Os parlamentares ouviram educadamente. No dia seguinte, aprovaram por unanimidade uma resolução que denunciava a “violação da soberania do Paquistão” constituída pela “ação unilateral de Abbottabad”. Acima de tudo, eles reafirmaram sua “total confiança nas forças armadas do Paquistão”. O PPP do clã Bhutto, que controla a maioria parlamentar, assim se inclinou diante do Exército que o havia combatido historicamente.

“A mudança não ocorreu porque o governo é fraco demais”, analisa Ayesha Siddiqa, ensaísta e especialista em exércitos. “O PPP não tem nenhuma coluna vertebral”, diz Rashed Rahman, diretor de redação do jornal liberal “Daily Times”. “Achavam que ele era fraco, mas na verdade ele é inconsistente”, acrescenta um observador estrangeiro.

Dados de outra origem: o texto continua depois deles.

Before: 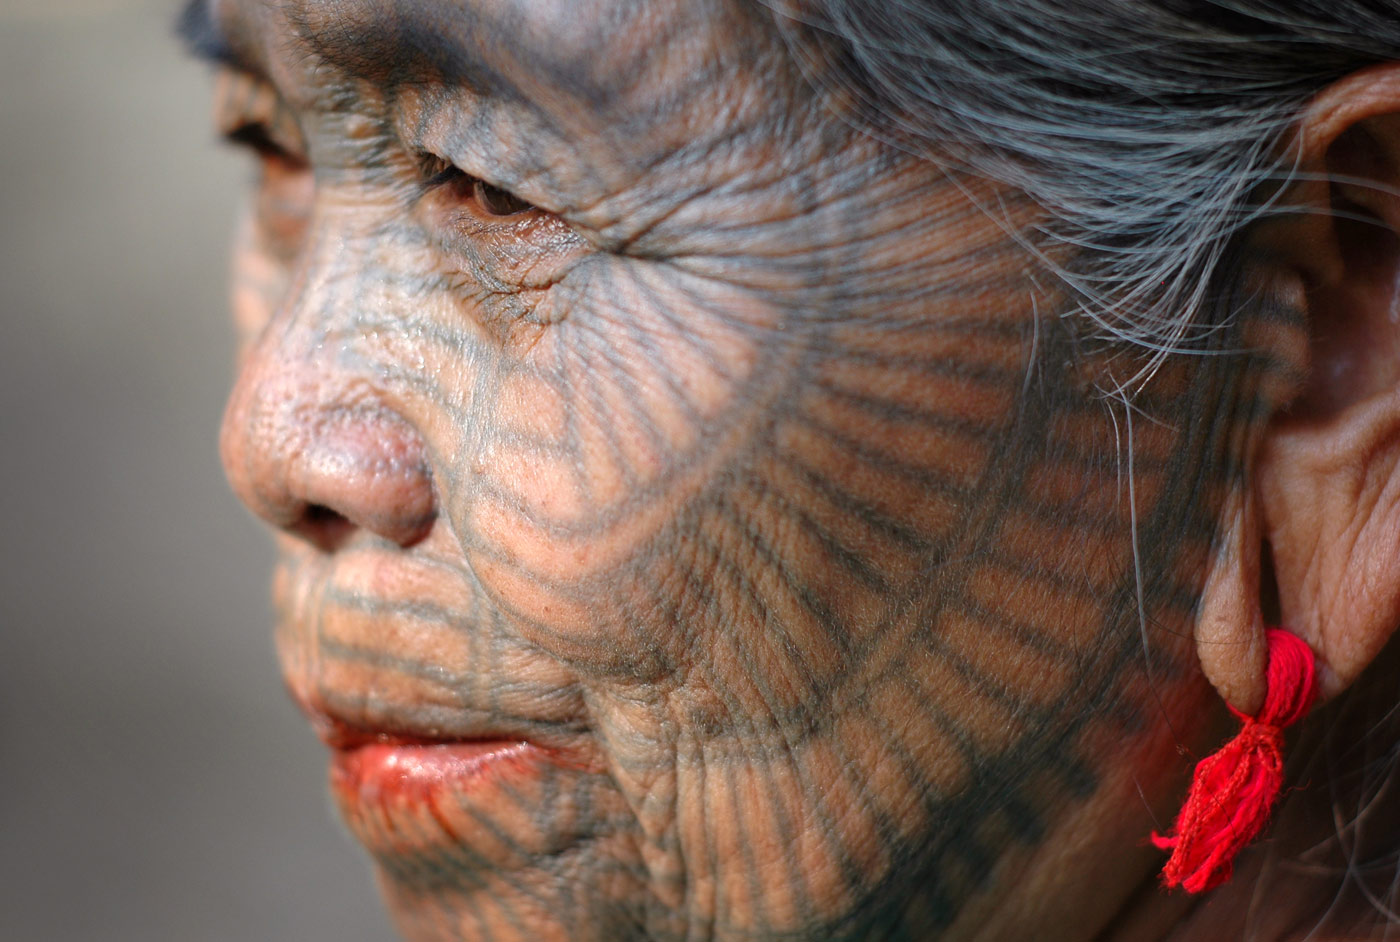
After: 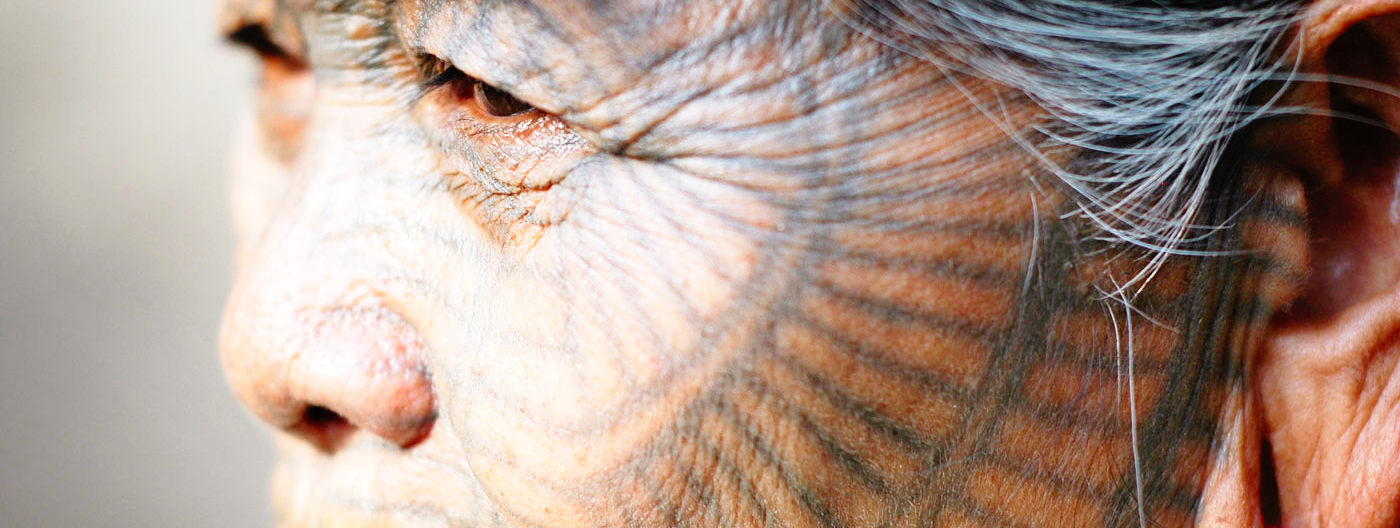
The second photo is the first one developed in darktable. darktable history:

Então é esse o statu quo no Paquistão. Um exército intrusivo continua a ditar sua lei a uma classe política infantilizada por décadas de subordinação. Isso quer dizer que o impacto de Abbottabad não vai deixar vestígios? Na verdade, não. Segundo inúmeras fontes, é grande o mal-estar dentro do próprio Exército, fragilizando os generais Kayani e Pasha diante de seus pares. Essa instabilidade deverá, a curto prazo, afastar uma ameaça de derrubar o PPP do governo, que nos últimos meses tem se sujeitado a manobras obscuras de desestabilização atribuídas a certas agências do Exército. Mas o poder militar no Paquistão dispõe de recursos o bastante para se restabelecer.

“A imagem do Exército acaba de sofrer um baque”, afirma Ayesha Siddiqa, “mas trata-se de um revés temporário.” Nessas condições, é difícil ver como as opções estratégicas do Paquistão – sobretudo seu apoio clandestino a certos grupos jihadistas que operam no Afeganistão ou na Cashemira indiana – poderiam ser melhoradas.